Since I've been using up my recently purchased Costco supplies, I thought I'd slap up a pic of a second quasi-Alfredo, which came out better than the first:
My method for producing the crispy bacon that you see in the above photo is a bit unorthodox. The secret is to avoid letting liquid build up while the bacon is cooking. I use my meat shears to scissor the bacon into small chunks, then drop the bacon pieces into a non-stick pot (yes: pot, not pan—the high walls of the pot do wonders to minimize grease spatter). I start with the gas range's temperature on maximum, letting the bacon cook down for about five minutes, stirring occasionally and separating any slices that are sticking to each other. Fat and water are cooking out of the bacon during this period, so at around the five-minute mark, I reduce the heat to medium and start scooping out the liquid with a ladle. I can't grab everything, but what I grab is enough to expose the frying bacon directly to the pot's interior surface. As time goes on, the liquid becomes almost all fat, and I again scoop it out every few minutes. Stir, scoop, separate; repeat as needed. This continues until the bacon is thoroughly crisped, at which point I use tongs to remove the meat, then pour the rest of the grease into the collection bowl (civilized people never pour bacon fat, or any fat, directly down the kitchen sink's drain). Voilà—crispy bacon, ready for just about any use, from breakfast to salad garnish. In this case, I tossed half the bacon into the quasi-Alfredo and stirred it in; the rest of the bacon was sprinkled on top to preserve some crispiness.

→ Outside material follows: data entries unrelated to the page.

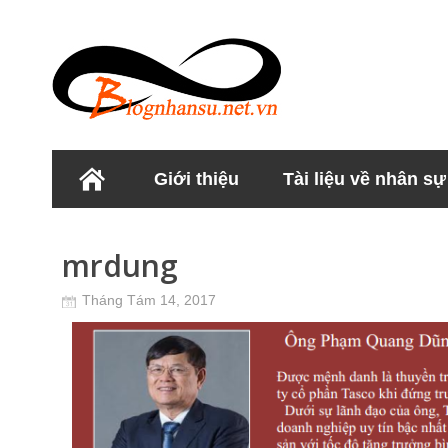
Giới thiệu
Tài liệu về nhân sự
Học viện Nhân sư
mrdung
Tháng Tám 14, 2017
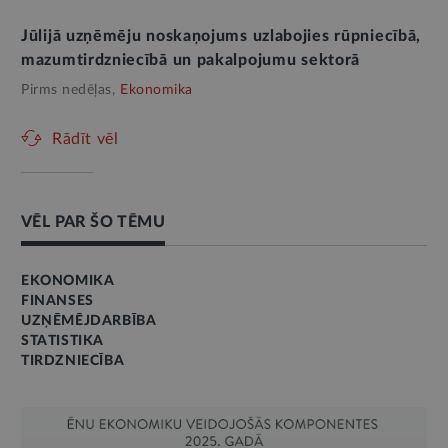
Jūlijā uzņēmēju noskaņojums uzlabojies rūpniecībā,
mazumtirdzniecībā un pakalpojumu sektorā
Pirms nedēļas,
Ekonomika
Rādīt vēl
VĒL PAR ŠO TĒMU
EKONOMIKA
FINANSES
UZŅĒMĒJDARBĪBA
STATISTIKA
TIRDZNIECĪBA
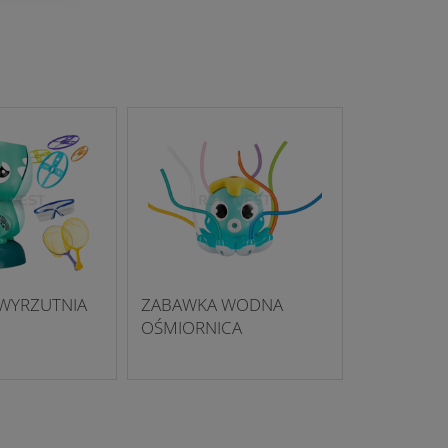
WYRZUTNIA
ZABAWKA WODNA
OŚMIORNICA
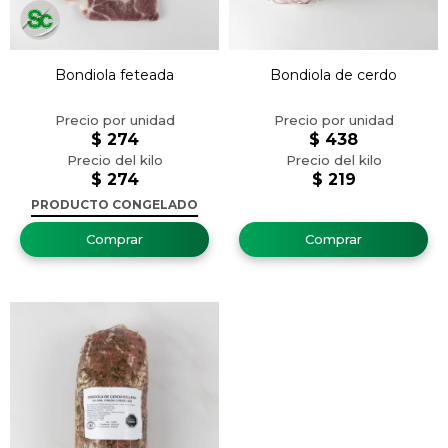
Bondiola feteada
Bondiola de cerdo
$
274
$
438
$
274
$
219
PRODUCTO CONGELADO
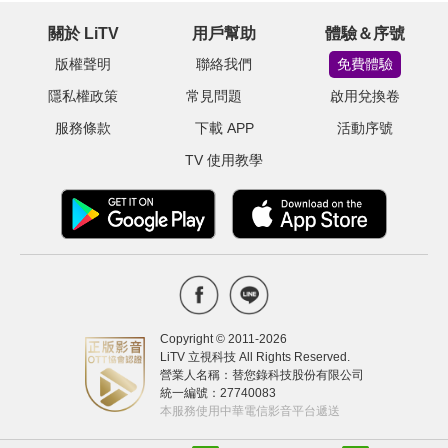
關於 LiTV
用戶幫助
體驗＆序號
版權聲明
聯絡我們
免費體驗
隱私權政策
常見問題
啟用兌換卷
服務條款
下載 APP
活動序號
TV 使用教學
Copyright © 2011-
2026
LiTV 立視科技 All Rights Reserved.
營業人名稱：替您錄科技股份有限公司
統一編號：27740083
本服務使用中華電信影音平台遞送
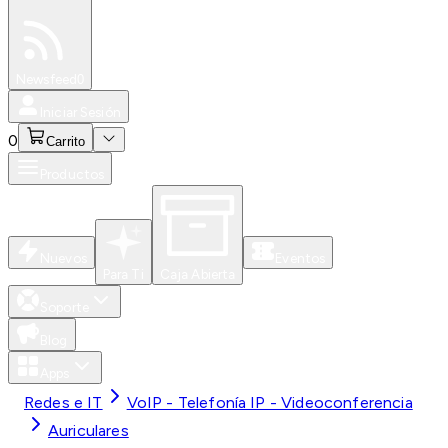
Especiales
Newsfeed
0
Iniciar Sesión
0
Carrito
Productos
Nuevos
Eventos
Para Ti
Caja Abierta
Soporte
Blog
Apps
Redes e IT
VoIP - Telefonía IP - Videoconferencia
Auriculares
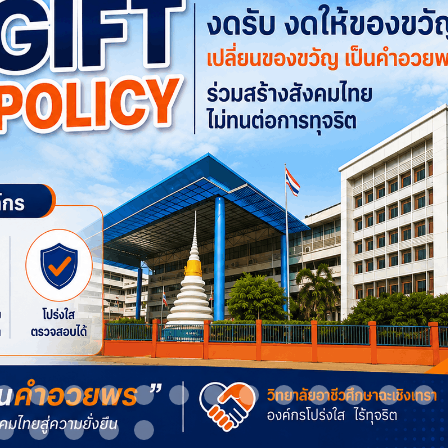
m 9
Item 10
Item 11
Item 12
Item 13
Item 14
Item 15
Item 16
Item 17
Item 18
Item 19
Item 20
Item 21
It
Item 24
Item 25
Item 26
Item 27
Item 28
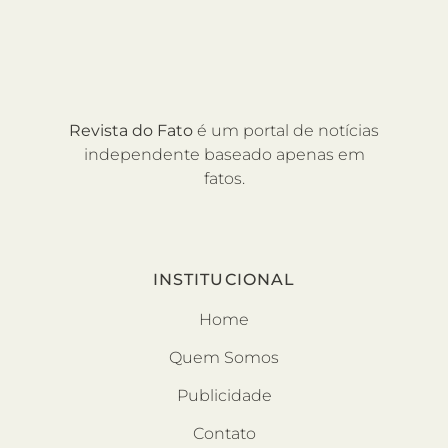
Revista do Fato
é um portal de notícias
independente baseado apenas em
fatos.
INSTITUCIONAL
Home
Quem Somos
Publicidade
Contato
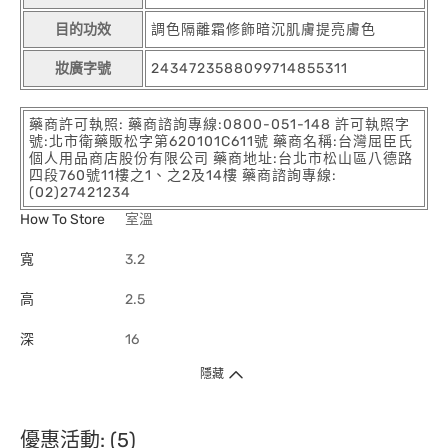
目的功效
調色隔離霜修飾暗沉肌膚提亮膚色
妝廣字號
2434723588099714855311
藥商許可執照: 藥商諮詢專線:0800-051-148 許可執照字
號:北市衛藥販松字第620101C611號 藥商名稱:台灣屈臣氏
個人用品商店股份有限公司 藥商地址:台北市松山區八德路
四段760號11樓之1、之2及14樓 藥商諮詢專線:
(02)27421234
How To Store
室溫
寬
3.2
高
2.5
深
16
隱藏
優惠活動: (5)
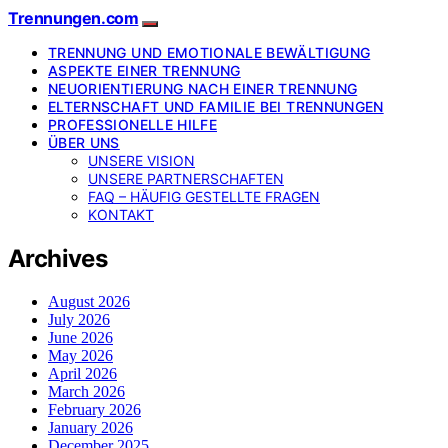
Trennungen.com
TRENNUNG UND EMOTIONALE BEWÄLTIGUNG
ASPEKTE EINER TRENNUNG
NEUORIENTIERUNG NACH EINER TRENNUNG
ELTERNSCHAFT UND FAMILIE BEI TRENNUNGEN
PROFESSIONELLE HILFE
ÜBER UNS
UNSERE VISION
UNSERE PARTNERSCHAFTEN
FAQ – HÄUFIG GESTELLTE FRAGEN
KONTAKT
Archives
August 2026
July 2026
June 2026
May 2026
April 2026
March 2026
February 2026
January 2026
December 2025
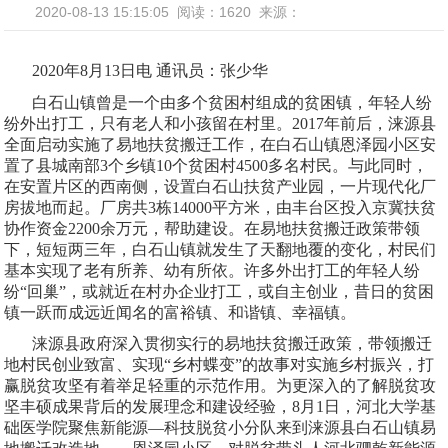
2020-08-13 15:15:05
阅读：1620
来源：
2020年8月13日电 通讯员：张少华
白石山镇曾是一个由多个贫困村组成的贫困镇，年轻人纷
纷外出打工，只有老人和小孩留在村里。
2017
年前后，涞源县
全面启动实施了易地扶贫搬迁工作，在白石山镇恩泽园小区安
置了县城南部
3
个乡镇
10
个贫困村
4500
多名村民。与此同时，
在安置片区的西南侧，设置白石山扶贫产业园，一片现代化厂
房拔地而起。厂房共
3
栋
14000
平方米，由丰台区投入京冀扶贫
协作资金
2200
余万元，帮助建设。在易地扶贫搬迁政策带领
下，短短两三年，白石山镇就发生了天翻地覆的变化，村民们
基本实现了老有所养、幼有所依。许多外出打工的年轻人纷
纷“回巢”，或就近在村办企业打工，或自主创业，昔日的贫困
镇一跃而成远近闻名的富裕镇、和谐镇、幸福镇。
涞源县政府深入贯彻实行的易地扶贫搬迁政策，带领搬迁
地村民创业致富、实现“乡村蝶变”的故事对实施乡村振兴，打
赢脱贫攻坚有着举足轻重的示范作用。为更深入的了解脱贫攻
坚丰硕成果背后的发展理念和建设经验，
8
月
1
日，河北大学基
础医学院聚焦新能源—科技脱贫小分队来到涞源县白石山镇易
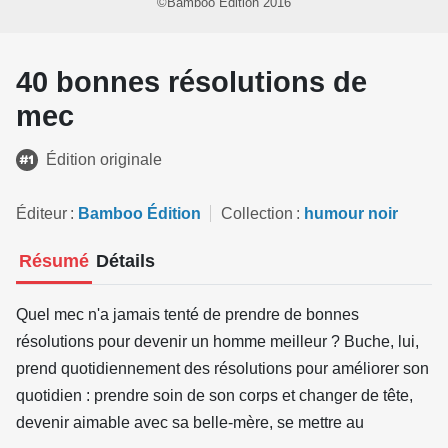
©Bamboo Édition 2016
40 bonnes résolutions de
mec
Édition originale
Éditeur
Bamboo Édition
Collection
humour noir
Résumé
Détails
Quel mec n'a jamais tenté de prendre de bonnes
résolutions pour devenir un homme meilleur ? Buche, lui,
prend quotidiennement des résolutions pour améliorer son
quotidien : prendre soin de son corps et changer de tête,
devenir aimable avec sa belle-mère, se mettre au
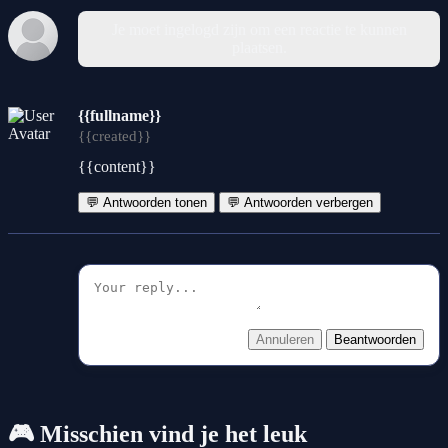
Je moet ingelogd zijn om een reactie te kunnen
plaatsen.
{{fullname}}
{{created}}
{{content}}
💬 Antwoorden tonen
💬 Antwoorden verbergen
Annuleren
Beantwoorden
🎮 Misschien vind je het leuk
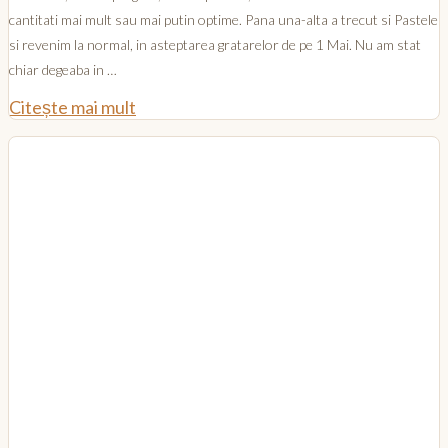
cantitati mai mult sau mai putin optime. Pana una-alta a trecut si Pastele
si revenim la normal, in asteptarea gratarelor de pe 1 Mai. Nu am stat
chiar degeaba in …
Citește mai mult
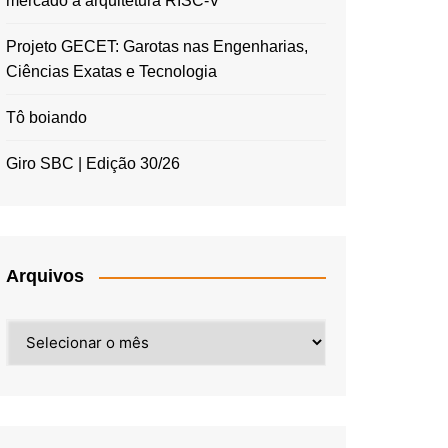
mercado à arquitetura RISC-V
Projeto GECET: Garotas nas Engenharias,
Ciências Exatas e Tecnologia
Tô boiando
Giro SBC | Edição 30/26
Arquivos
Arquivos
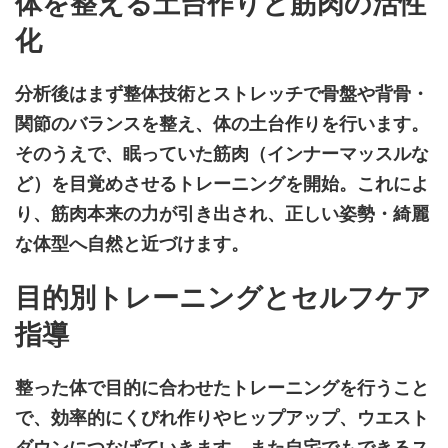
体を整える土台作りと筋肉の活性
化
分析後はまず整体技術とストレッチで骨盤や背骨・
関節のバランスを整え、体の土台作りを行います。
そのうえで、眠っていた筋肉（インナーマッスルな
ど）を目覚めさせるトレーニングを開始。これによ
り、筋肉本来の力が引き出され、正しい姿勢・綺麗
な体型へ自然と近づけます。
目的別トレーニングとセルフケア
指導
整った体で目的に合わせたトレーニングを行うこと
で、効率的にくびれ作りやヒップアップ、ウエスト
ダウンにつなげていきます。また自宅でもできるス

Just about every Alfredo recipe I've ever encountered lists a particular Holy Trinity for the sauce: butter, heavy cream, and cheese. A standard Alfredo uses Parmigiano Reggiano, but this time around, I used Gorgonzola (which, to be honest, I find indistinguishable from bleu and Roquefort). Because these ingredients, once melded together, are fairly bland, the aforementioned recipes normally suggest adding herbs and seasoning. For me, that means powdered garlic and dried parsley—just a soupçon of each. The result smells and tastes magnificent, as was true when I made the above dish yesterday.
Wegmans sells a beautiful triple-crème Brie that my buddy Mike got me hooked on. It's not cheap, so I wouldn't be able to buy it routinely, but I do wonder what it would be like to use that cheese in my quasi-Alfredo. I suspect the result would be positively sexual. I didn't see that sort of Brie being sold at Costco, however, so the Brie issue is moot. For now.